Why pickling (was: Traceback when using multiprocessing)

Fri Nov 22 18:50:54 EST 2013

On Sat, Nov 23, 2013 at 3:38 AM, John Ladasky
<john_ladasky at sbcglobal.net> wrote:
> On Thursday, November 21, 2013 8:24:05 PM UTC-8, Chris Angelico wrote:
>
>> Oh, that part's easy. Let's leave the multiprocessing module out of it
>> for the moment; imagine you spin up two completely separate instances
>> of Python. Create some object in one of them; now, transfer it to the
>> other. How are you going to do it?
>
> For what definition of "completely separate"?
>
> If I have two instances of the same version of the Python interpreter running on the same hardware, and the same operating system, I expect I would just copy a block of memory from one interpreter to the other, and then write some new pointers.  That kind of data sharing has to be the most common kind.  It's also the simplest.

Okay, so you copy a block of memory. Now how are you going to
guarantee that you picked up everything that object references?
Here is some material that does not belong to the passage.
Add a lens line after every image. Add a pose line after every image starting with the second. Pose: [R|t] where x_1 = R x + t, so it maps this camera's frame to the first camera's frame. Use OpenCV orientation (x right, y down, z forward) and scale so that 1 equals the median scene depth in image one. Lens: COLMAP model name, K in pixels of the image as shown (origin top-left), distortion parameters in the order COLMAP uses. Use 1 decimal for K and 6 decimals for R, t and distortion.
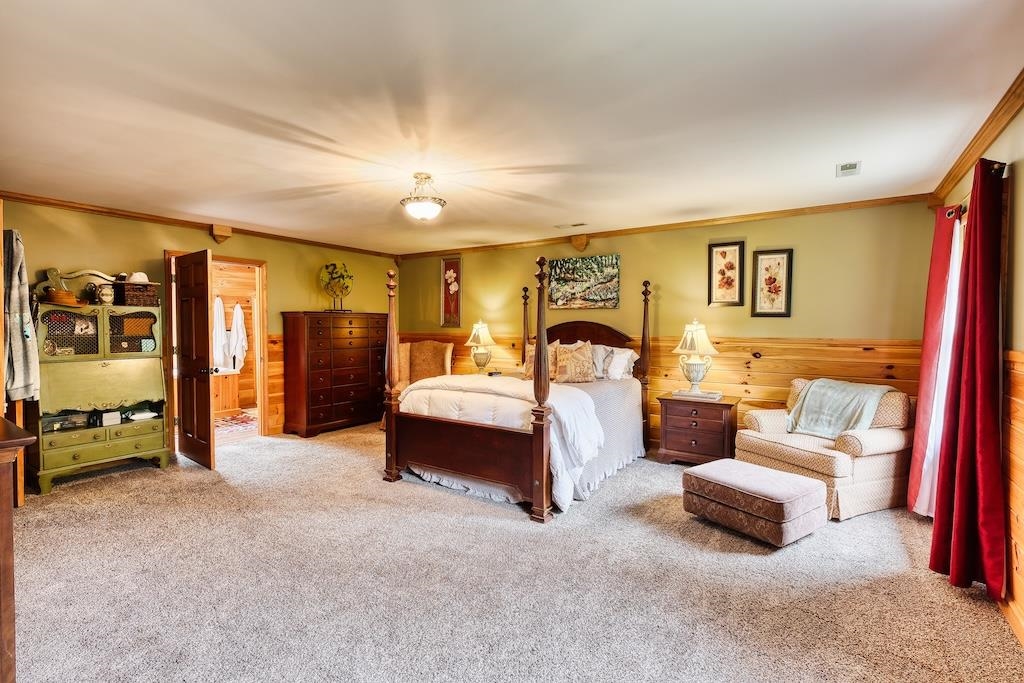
lens RADIAL K [[470.9, 0, 514.9], [0, 470.9, 340.2], [0, 0, 1]] dist [-0.000639, 0.000420]
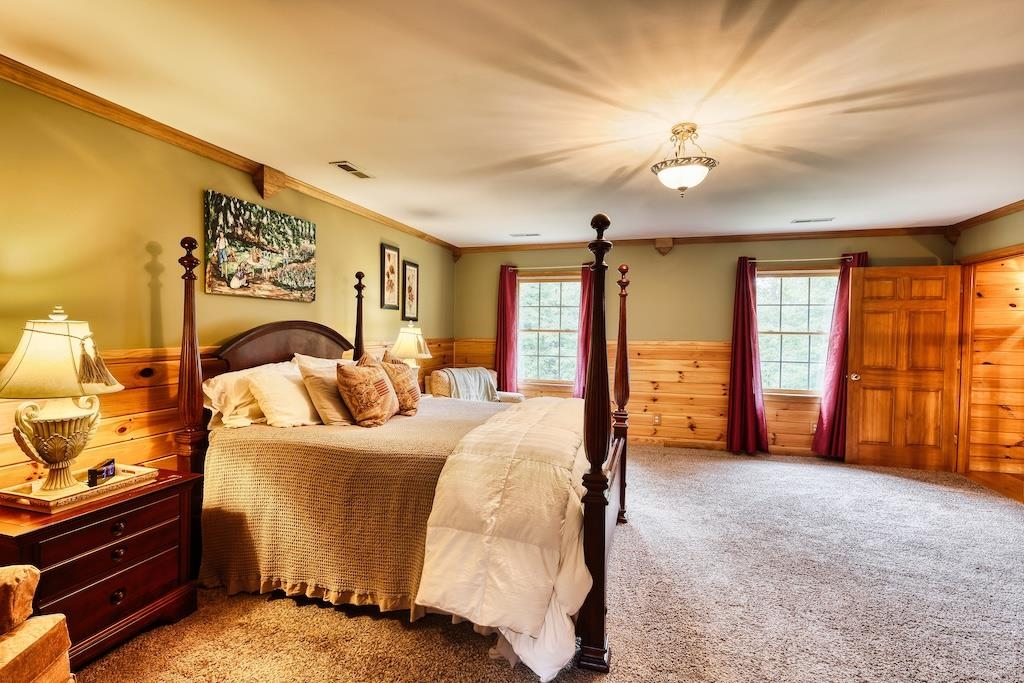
lens RADIAL K [[470.9, 0, 513.9], [0, 470.9, 340.2], [0, 0, 1]] dist [-0.000639, 0.000420]
pose [[-0.299273, -0.023764, 0.953872, -0.503390], [0.025376, 0.999138, 0.032853, -0.028060], [-0.953830, 0.034038, -0.298412, 0.900213]]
Python
objects frequently reference other objects:

send_me = [1.0, 2.0, 3.0]

The block of memory might have the addresses of those three floats,
but that'll be invalid in the target. Somehow you need to package up
this object and everything else you need.
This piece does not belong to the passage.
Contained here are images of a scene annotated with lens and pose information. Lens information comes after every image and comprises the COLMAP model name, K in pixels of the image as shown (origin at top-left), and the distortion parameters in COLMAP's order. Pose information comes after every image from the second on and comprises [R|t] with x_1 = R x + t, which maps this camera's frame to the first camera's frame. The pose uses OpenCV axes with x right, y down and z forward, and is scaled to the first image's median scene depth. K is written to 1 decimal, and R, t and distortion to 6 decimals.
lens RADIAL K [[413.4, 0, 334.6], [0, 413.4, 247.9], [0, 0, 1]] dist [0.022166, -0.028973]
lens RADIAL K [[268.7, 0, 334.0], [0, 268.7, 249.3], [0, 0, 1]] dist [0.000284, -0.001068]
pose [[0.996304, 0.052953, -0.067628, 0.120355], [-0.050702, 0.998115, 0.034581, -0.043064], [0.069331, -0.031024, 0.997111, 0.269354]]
Ultimately, you need some system for turning a single object reference
(a pointer, if you like) into the entire package of information needed
to recreate that object on the other side. That's what pickling is.
It's a compact (with people to fight for its compactness, there's
current discussion elsewhere about that) format that can be easily
transferred around, which refcounted blocks of memory can't.

ChrisA